Nuance operates as a finely tuned instrument across the ten pieces that make up Scale Diagonal, PhenoTone’s contribution to the still-emerging Zoku – Zoku imprint a collaboration between Jeremy Rice and Paul Alexander (both also known as Cognition Delay), and mastered by none other than exm. It’s not simply present—it’s shaped, measured, and deployed with precision, revealing itself in the careful calibration between density and space. These tracks breathe in vast, subaqueous chambers: chasmic, humid, and alive with a tactile sense of depth. There’s a richness here that feels both organic and engineered, a kind of fertile sonic pressure where detail accumulates rather than overwhelms.

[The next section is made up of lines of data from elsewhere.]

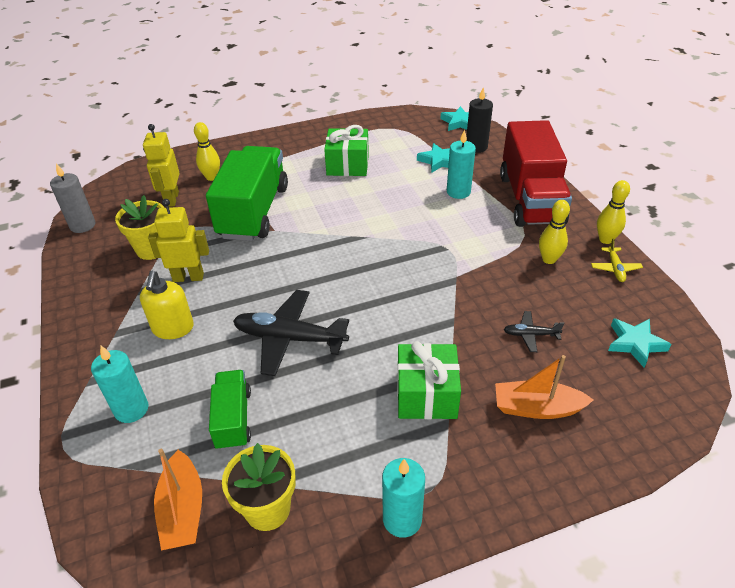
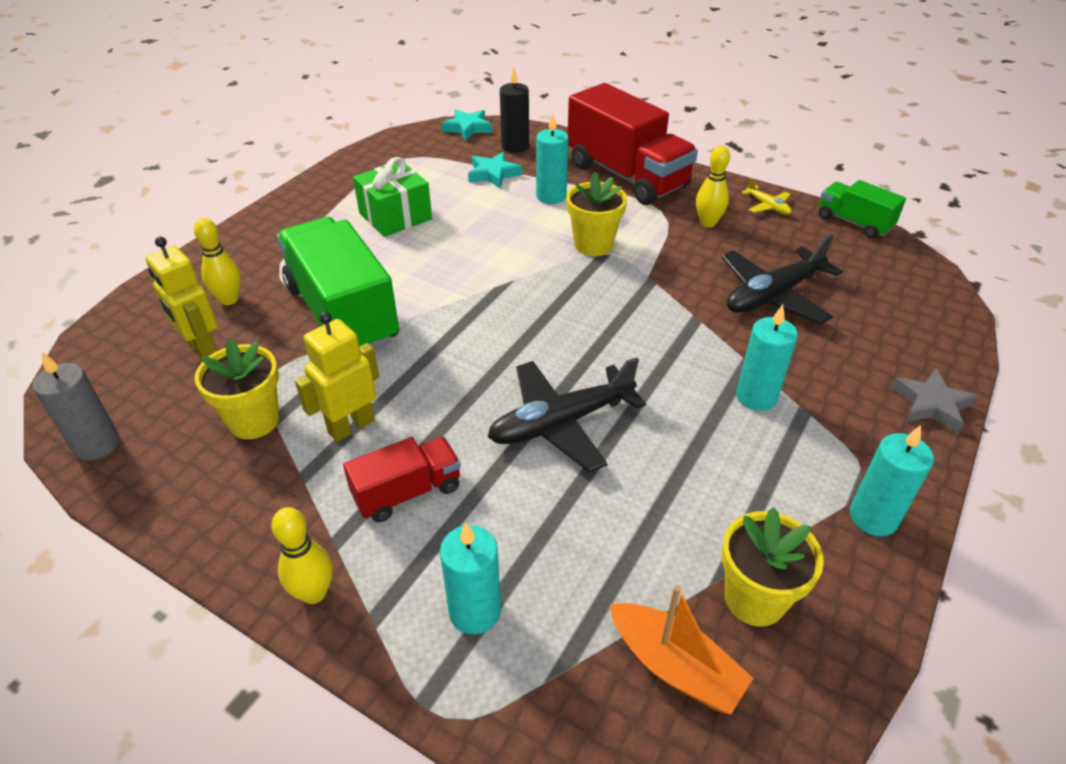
camera: 40 degrees left, 0 degrees up
(173, 328) = (407, 492): yellow soap dispenser -> red truck
(233, 419) = (607, 540): green truck -> green truck (854, 223)
(426, 394) = (756, 397): green gift -> turquoise candle
(446, 237) = (593, 245): none -> yellow flower pot
(530, 335) = (773, 295): black plane -> black plane, size x2.09
(536, 408) = (852, 354): orange boat -> none
(550, 479) = (931, 405): none -> grey star
(605, 239) = (731, 185): yellow bowling pin -> yellow bowling pin (314, 593)
(635, 344) = (855, 260): turquoise star -> none

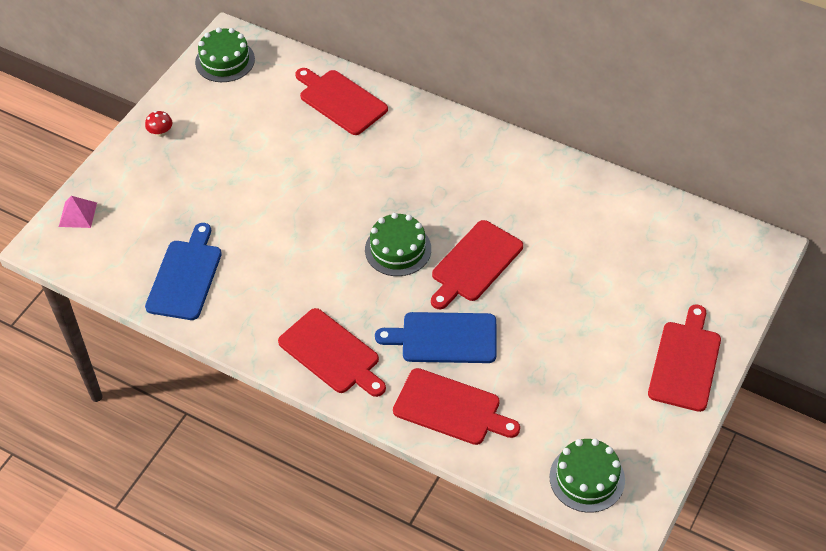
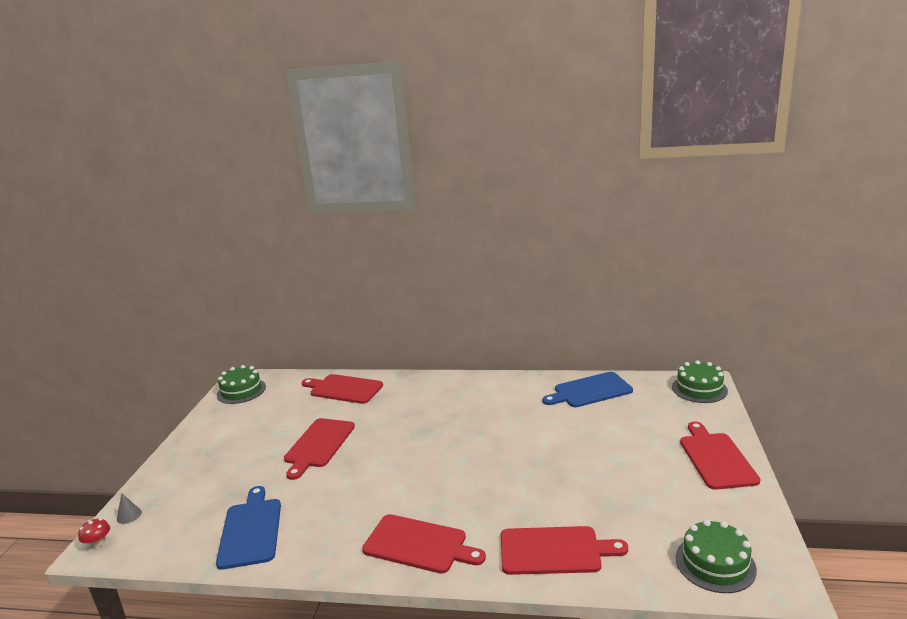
camera: 20 degrees left, 30 degrees down
(78, 214) = (129, 515): pink pyramid -> grey cone
(160, 132) = (198, 442): red mushroom -> red mushroom (98, 543)
(398, 249) = (437, 457): green cake -> green cake (699, 389)
(444, 338) = (513, 502): blue cutting board -> blue cutting board (590, 391)
(475, 264) = (506, 448): red cutting board -> red cutting board (318, 445)

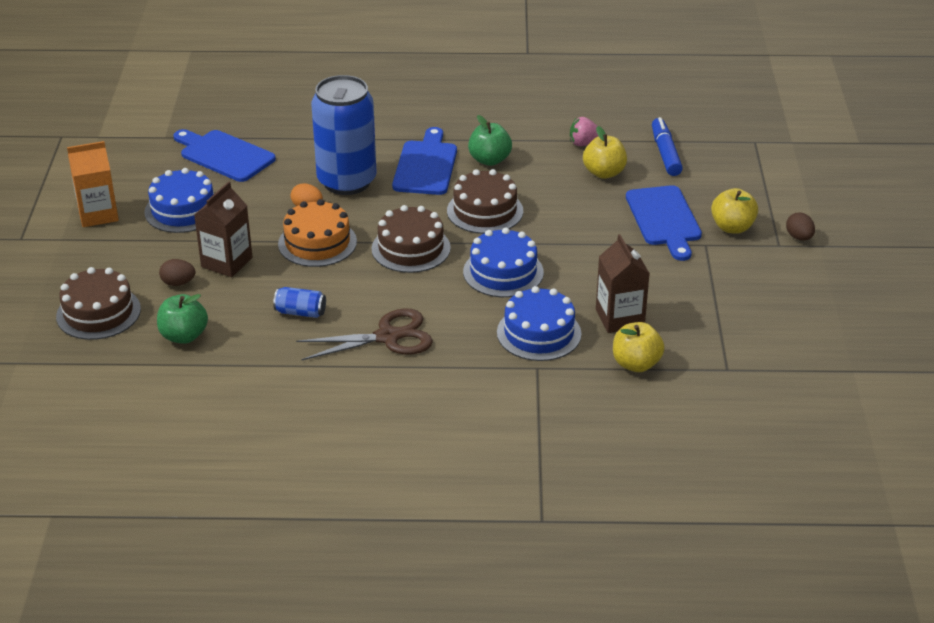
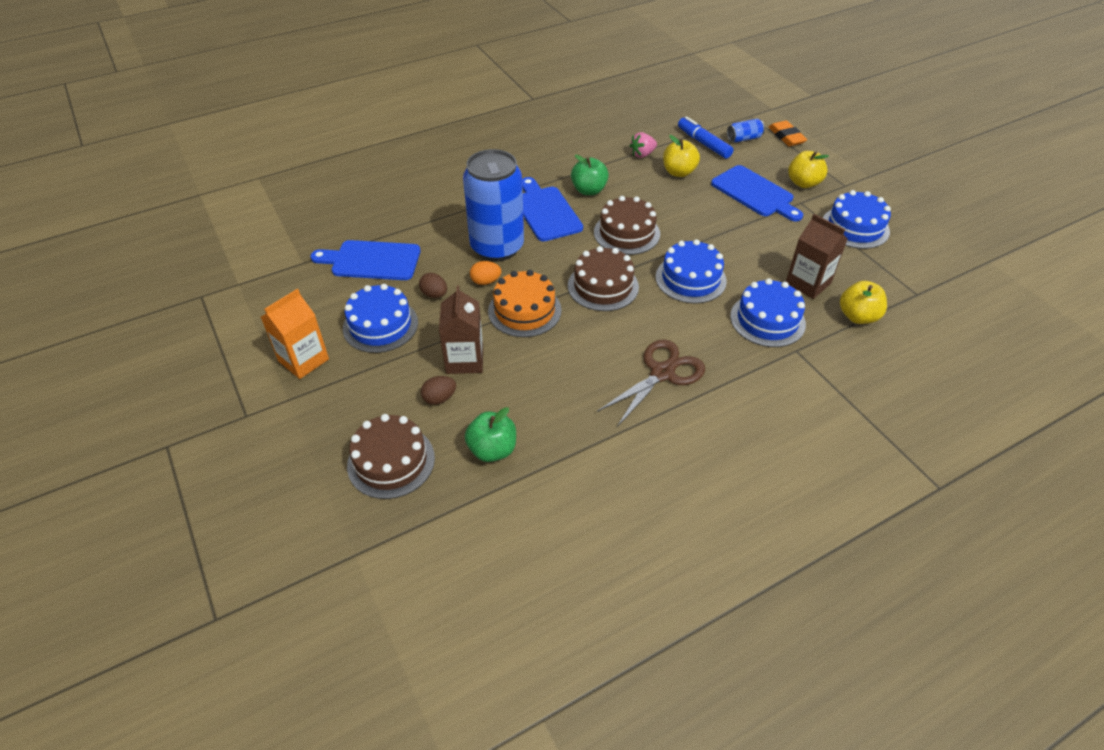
camera: 30 degrees left, 10 degrees up
(300, 312) = (571, 381): blue can -> blue can (744, 138)
(737, 287) = (855, 227): none -> blue cake
(771, 176) = (786, 137): none -> orange eraser
(799, 237) = (851, 175): brown egg -> brown egg (434, 294)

Dubwise tempos underpin much of the record, allowing textures to unfurl gradually. The title track “Scale Diagonal” channels proto early ambient Ultra World / Orb vibes, its mystical atmospheres fusing as hosts into and through rich pads drilled in delightful warmth. It leans into a lineage of early ambient exploration without lapsing into imitation—those same pads glow with a submerged heat, folding in slow, hypnotic cycles. Track wise, “Climb Hungry” introduces fractured rhythmic elements, its proto-break structures interlocking with a muscular low-end that feels both playful and controlled, each bass movement articulated with intent.

“Archetype Two” strips things back further, offering a minimal electro framework that thrives on restraint. Its propulsion is subtle but insistent, balancing tension with an almost open-ended sense of release. In contrast, more direct rhythmic forms emerge in “Gradients” and “Cornered,” where four-to-the-floor patterns and acidic inflections provide a sharper edge, expanding the album’s dynamic range without disrupting its coherence.

By the time closing piece “Forward Evolutions” arrives, the record resolves into something quietly expansive—less a climax than a widening horizon, closing on a note that feels both conclusive and unresolved. A serious second release from a label appearing ripe with impending fruit for the plucking. Tasty.